▸ **Record set**
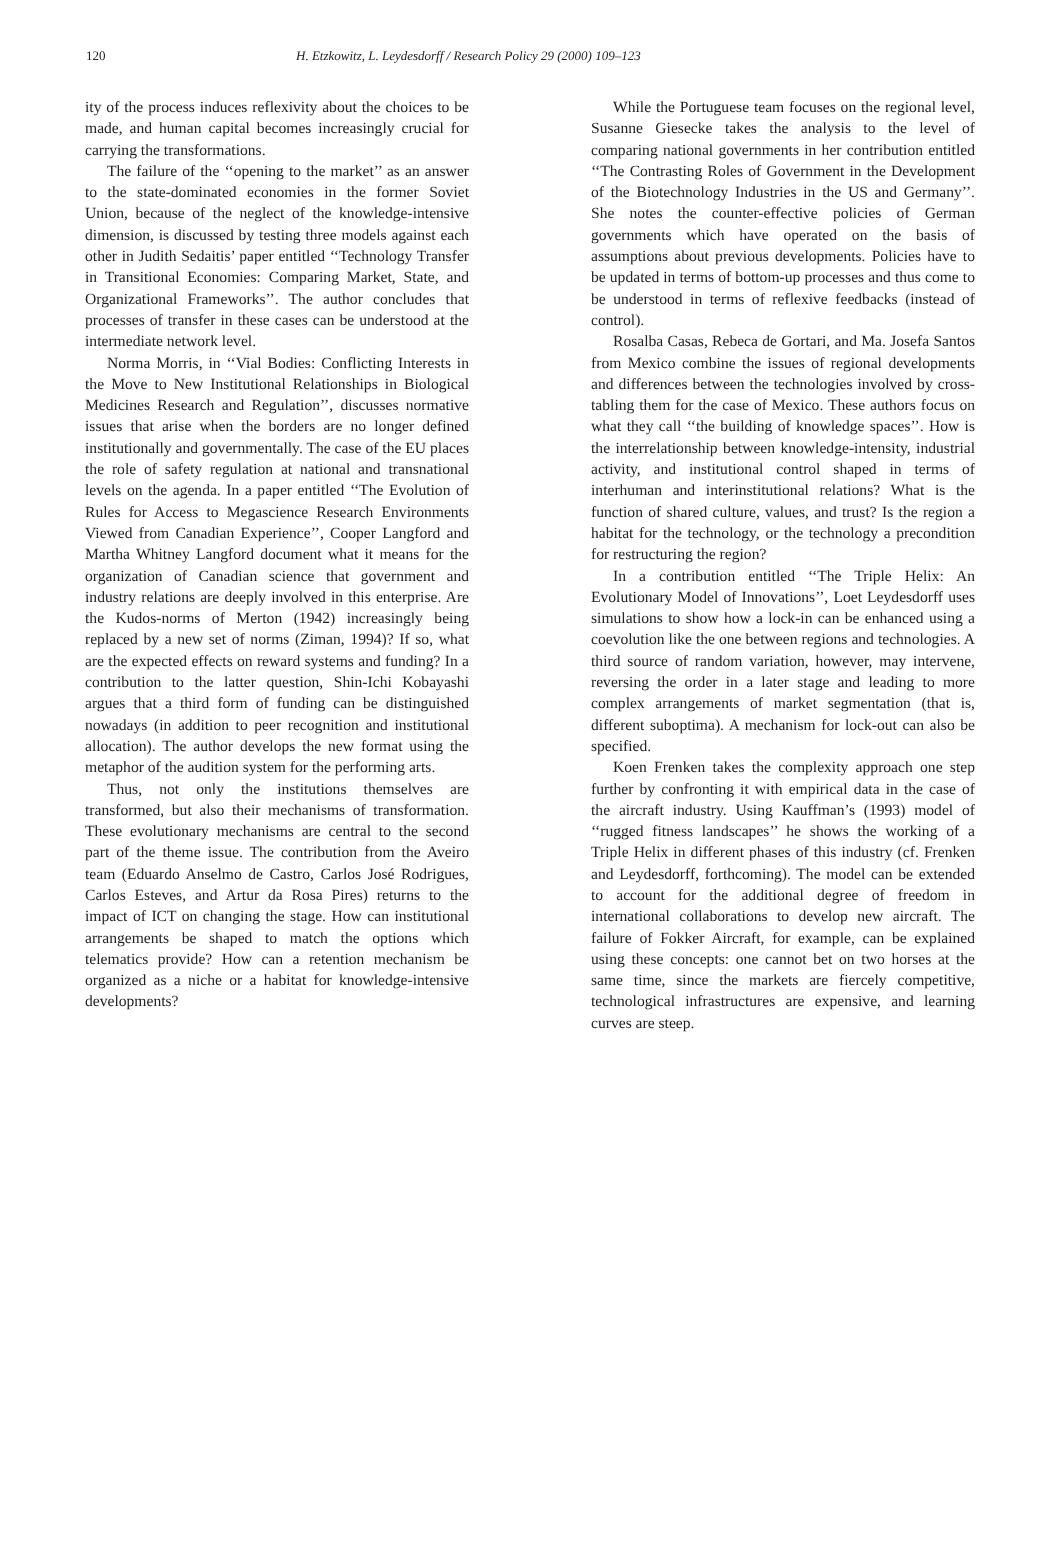120 H. Etzkowitz, L. Leydesdorff / Research Policy 29 (2000) 109–123
ity of the process induces reflexivity about the choices to be made, and human capital becomes increasingly crucial for carrying the transformations.
The failure of the ‘‘opening to the market’’ as an answer to the state-dominated economies in the former Soviet Union, because of the neglect of the knowledge-intensive dimension, is discussed by testing three models against each other in Judith Sedaitis’ paper entitled ‘‘Technology Transfer in Transitional Economies: Comparing Market, State, and Organizational Frameworks’’. The author concludes that processes of transfer in these cases can be understood at the intermediate network level.
Norma Morris, in ‘‘Vial Bodies: Conflicting Interests in the Move to New Institutional Relationships in Biological Medicines Research and Regulation’’, discusses normative issues that arise when the borders are no longer defined institutionally and governmentally. The case of the EU places the role of safety regulation at national and transnational levels on the agenda. In a paper entitled ‘‘The Evolution of Rules for Access to Megascience Research Environments Viewed from Canadian Experience’’, Cooper Langford and Martha Whitney Langford document what it means for the organization of Canadian science that government and industry relations are deeply involved in this enterprise. Are the Kudos-norms of Merton (1942) increasingly being replaced by a new set of norms (Ziman, 1994)? If so, what are the expected effects on reward systems and funding? In a contribution to the latter question, Shin-Ichi Kobayashi argues that a third form of funding can be distinguished nowadays (in addition to peer recognition and institutional allocation). The author develops the new format using the metaphor of the audition system for the performing arts.
Thus, not only the institutions themselves are transformed, but also their mechanisms of transformation. These evolutionary mechanisms are central to the second part of the theme issue. The contribution from the Aveiro team (Eduardo Anselmo de Castro, Carlos José Rodrigues, Carlos Esteves, and Artur da Rosa Pires) returns to the impact of ICT on changing the stage. How can institutional arrangements be shaped to match the options which telematics provide? How can a retention mechanism be organized as a niche or a habitat for knowledge-intensive developments?
While the Portuguese team focuses on the regional level, Susanne Giesecke takes the analysis to the level of comparing national governments in her contribution entitled ‘‘The Contrasting Roles of Government in the Development of the Biotechnology Industries in the US and Germany’’. She notes the counter-effective policies of German governments which have operated on the basis of assumptions about previous developments. Policies have to be updated in terms of bottom-up processes and thus come to be understood in terms of reflexive feedbacks (instead of control).
Rosalba Casas, Rebeca de Gortari, and Ma. Josefa Santos from Mexico combine the issues of regional developments and differences between the technologies involved by cross-tabling them for the case of Mexico. These authors focus on what they call ‘‘the building of knowledge spaces’’. How is the interrelationship between knowledge-intensity, industrial activity, and institutional control shaped in terms of interhuman and interinstitutional relations? What is the function of shared culture, values, and trust? Is the region a habitat for the technology, or the technology a precondition for restructuring the region?
In a contribution entitled ‘‘The Triple Helix: An Evolutionary Model of Innovations’’, Loet Leydesdorff uses simulations to show how a lock-in can be enhanced using a coevolution like the one between regions and technologies. A third source of random variation, however, may intervene, reversing the order in a later stage and leading to more complex arrangements of market segmentation (that is, different suboptima). A mechanism for lock-out can also be specified.
Koen Frenken takes the complexity approach one step further by confronting it with empirical data in the case of the aircraft industry. Using Kauffman’s (1993) model of ‘‘rugged fitness landscapes’’ he shows the working of a Triple Helix in different phases of this industry (cf. Frenken and Leydesdorff, forthcoming). The model can be extended to account for the additional degree of freedom in international collaborations to develop new aircraft. The failure of Fokker Aircraft, for example, can be explained using these concepts: one cannot bet on two horses at the same time, since the markets are fiercely competitive, technological infrastructures are expensive, and learning curves are steep.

▸ **What the exercise asks**
Leaving the pictures out, give back each line above exactly.

▸ **Response to this task**
120 H. Etzkowitz, L. Leydesdorff / Research Policy 29 (2000) 109–123
ity of the process induces reflexivity about the choices to be made, and human capital becomes increasingly crucial for carrying the transformations.
The failure of the ‘‘opening to the market’’ as an answer to the state-dominated economies in the former Soviet Union, because of the neglect of the knowledge-intensive dimension, is discussed by testing three models against each other in Judith Sedaitis’ paper entitled ‘‘Technology Transfer in Transitional Economies: Comparing Market, State, and Organizational Frameworks’’. The author concludes that processes of transfer in these cases can be understood at the intermediate network level.
Norma Morris, in ‘‘Vial Bodies: Conflicting Interests in the Move to New Institutional Relationships in Biological Medicines Research and Regulation’’, discusses normative issues that arise when the borders are no longer defined institutionally and governmentally. The case of the EU places the role of safety regulation at national and transnational levels on the agenda. In a paper entitled ‘‘The Evolution of Rules for Access to Megascience Research Environments Viewed from Canadian Experience’’, Cooper Langford and Martha Whitney Langford document what it means for the organization of Canadian science that government and industry relations are deeply involved in this enterprise. Are the Kudos-norms of Merton (1942) increasingly being replaced by a new set of norms (Ziman, 1994)? If so, what are the expected effects on reward systems and funding? In a contribution to the latter question, Shin-Ichi Kobayashi argues that a third form of funding can be distinguished nowadays (in addition to peer recognition and institutional allocation). The author develops the new format using the metaphor of the audition system for the performing arts.
Thus, not only the institutions themselves are transformed, but also their mechanisms of transformation. These evolutionary mechanisms are central to the second part of the theme issue. The contribution from the Aveiro team (Eduardo Anselmo de Castro, Carlos José Rodrigues, Carlos Esteves, and Artur da Rosa Pires) returns to the impact of ICT on changing the stage. How can institutional arrangements be shaped to match the options which telematics provide? How can a retention mechanism be organized as a niche or a habitat for knowledge-intensive developments?
While the Portuguese team focuses on the regional level, Susanne Giesecke takes the analysis to the level of comparing national governments in her contribution entitled ‘‘The Contrasting Roles of Government in the Development of the Biotechnology Industries in the US and Germany’’. She notes the counter-effective policies of German governments which have operated on the basis of assumptions about previous developments. Policies have to be updated in terms of bottom-up processes and thus come to be understood in terms of reflexive feedbacks (instead of control).
Rosalba Casas, Rebeca de Gortari, and Ma. Josefa Santos from Mexico combine the issues of regional developments and differences between the technologies involved by cross-tabling them for the case of Mexico. These authors focus on what they call ‘‘the building of knowledge spaces’’. How is the interrelationship between knowledge-intensity, industrial activity, and institutional control shaped in terms of interhuman and interinstitutional relations? What is the function of shared culture, values, and trust? Is the region a habitat for the technology, or the technology a precondition for restructuring the region?
In a contribution entitled ‘‘The Triple Helix: An Evolutionary Model of Innovations’’, Loet Leydesdorff uses simulations to show how a lock-in can be enhanced using a coevolution like the one between regions and technologies. A third source of random variation, however, may intervene, reversing the order in a later stage and leading to more complex arrangements of market segmentation (that is, different suboptima). A mechanism for lock-out can also be specified.
Koen Frenken takes the complexity approach one step further by confronting it with empirical data in the case of the aircraft industry. Using Kauffman’s (1993) model of ‘‘rugged fitness landscapes’’ he shows the working of a Triple Helix in different phases of this industry (cf. Frenken and Leydesdorff, forthcoming). The model can be extended to account for the additional degree of freedom in international collaborations to develop new aircraft. The failure of Fokker Aircraft, for example, can be explained using these concepts: one cannot bet on two horses at the same time, since the markets are fiercely competitive, technological infrastructures are expensive, and learning curves are steep.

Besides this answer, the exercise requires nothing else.